** What needs to be done **
Everything from the line that holds "left eye: (615, 380)" to the end of the entries below should be printed again, word for word, and nothing more.
═══ Data to use ═══
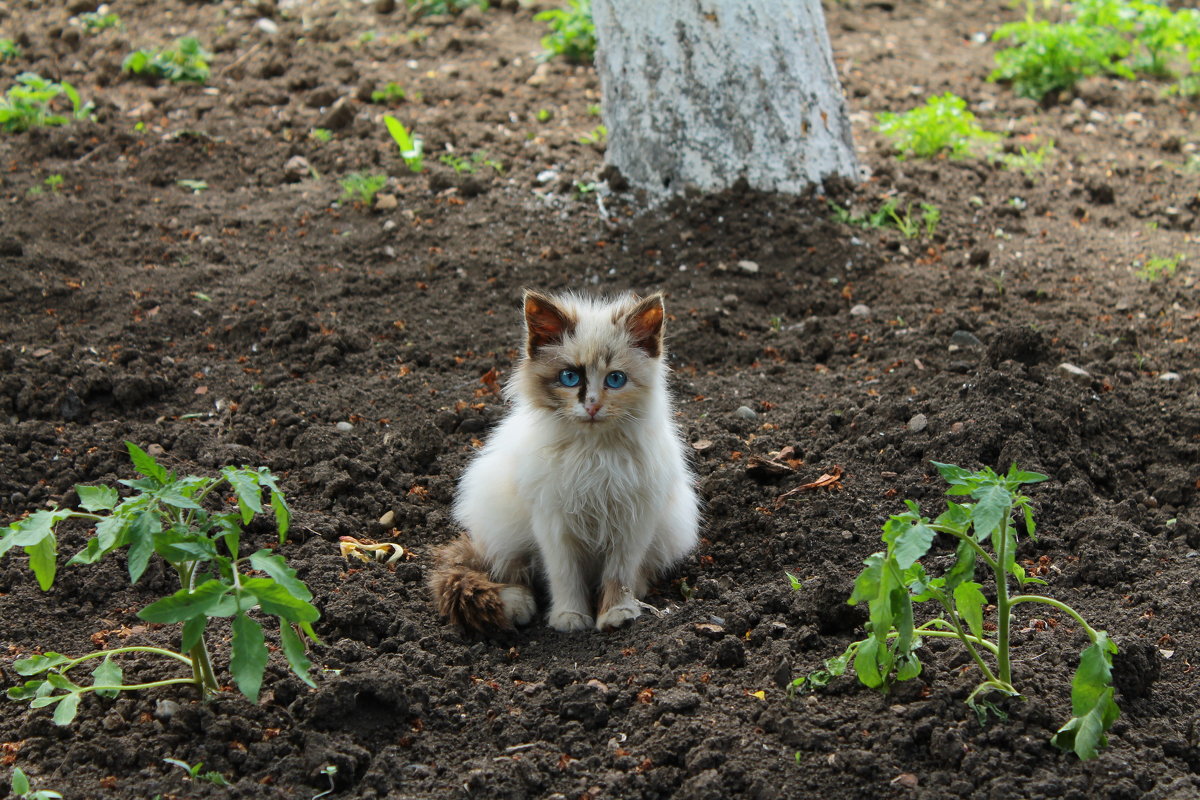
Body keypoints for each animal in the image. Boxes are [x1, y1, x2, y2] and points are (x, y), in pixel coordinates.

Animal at [432, 287, 700, 633]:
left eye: (615, 380)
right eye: (570, 377)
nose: (592, 406)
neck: (593, 453)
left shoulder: (632, 521)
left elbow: (619, 574)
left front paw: (616, 613)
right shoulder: (554, 523)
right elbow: (564, 576)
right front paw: (570, 618)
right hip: (500, 523)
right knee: (510, 569)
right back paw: (517, 605)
═══
** Answer box **
left eye: (615, 380)
right eye: (570, 377)
nose: (592, 406)
neck: (593, 453)
left shoulder: (632, 521)
left elbow: (619, 574)
left front paw: (616, 613)
right shoulder: (554, 523)
right elbow: (564, 576)
right front paw: (570, 618)
right hip: (500, 523)
right knee: (510, 569)
right back paw: (517, 605)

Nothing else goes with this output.